Book Review: Miss Peregrine's Home for Peculiar Children by Ransom Riggs

I absolutely loved this book! Miss Peregrine’s Home for Peculiar Children by Ransom Riggs came highly recommended last year by a woman I used to work with. While perusing my local library’s digital loan library recently, it showed up as available. I jumped on it and began to read it right away, with little knowledge of what it was actually about. After the first chapter, I went back into the library app to put holds on the other three books in the series. I didn’t need to finish this one to know that I’d definitely wanted to read the rest of them. I did read it in about three days, though.

The book starts out with sixteen-year-old Jacob losing his grandfather in a mysterious attack. He saw some kind of monster kill Abe, but no one believes him. Jacob starts to see a shrink and begins to accept that he just had a stress reaction. His therapist encourages him to visit the island where his grandfather lived while hiding from Nazis. Jacob convinces his father to go to the small island south of Wales for a few weeks.

|---|

**Activity list**
• a. Answer these questions from the book review.
(i) Who recommended the book to the reviewer?
(ii) About how long did the reviewer take to read the book?
(iii) Where is the small island that Jacob persuades his father to visit?
• b. Reproduce the stretch of the book review from "I absolutely loved" through "three days, though.", word for word.

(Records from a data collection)
|---|

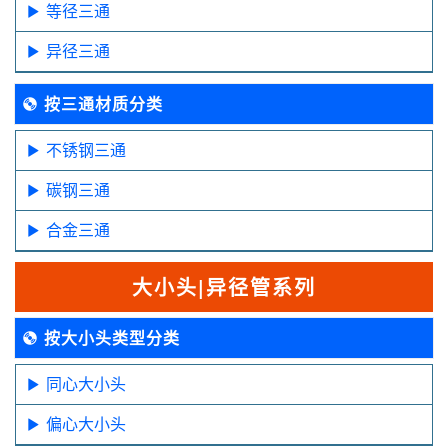
等径三通
异径三通
按三通材质分类
不锈钢三通
碳钢三通
合金三通
大小头|异径管系列
按大小头类型分类
同心大小头
偏心大小头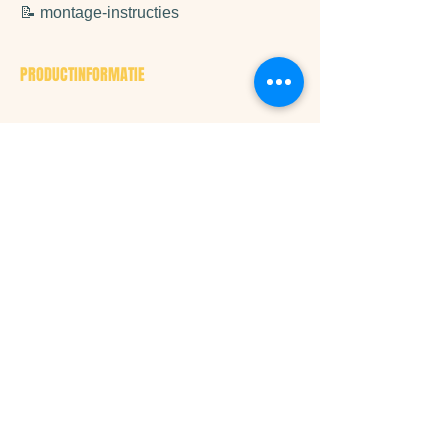
📝 montage-instructies
PRODUCTINFORMATIE
Vanaf 2 jaar
100 natuurlijke grenenhouten
plankjes
Prikkelt de verbeelding
Ideaal geschenk voor je eerste
bouwstappen met KAPLA
DOWNLOADS
Kidywolf
Bavvic
POLICIES
Algemene voorwaarden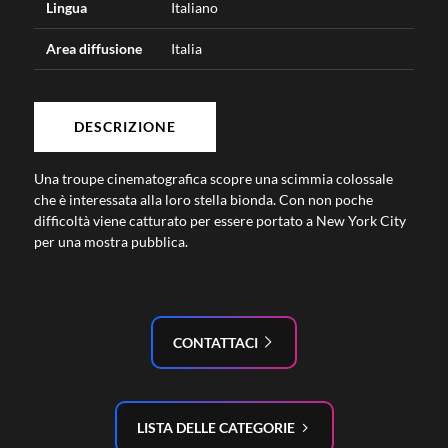
Lingua
Italiano
Area diffusione
Italia
DESCRIZIONE
Una troupe cinematografica scopre una scimmia colossale
che è interessata alla loro stella bionda. Con non poche
difficoltà viene catturato per essere portato a New York City
per una mostra pubblica.
CONTATTACI
LISTA DELLE CATEGORIE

|---|

**Results in order**
• a.
(i) A woman the reviewer used to work with.
(ii) About three days.
(iii) South of Wales.

• b.
I absolutely loved this book! Miss Peregrine’s Home for Peculiar Children by Ransom Riggs came highly recommended last year by a woman I used to work with. While perusing my local library’s digital loan library recently, it showed up as available. I jumped on it and began to read it right away, with little knowledge of what it was actually about. After the first chapter, I went back into the library app to put holds on the other three books in the series. I didn’t need to finish this one to know that I’d definitely wanted to read the rest of them. I did read it in about three days, though.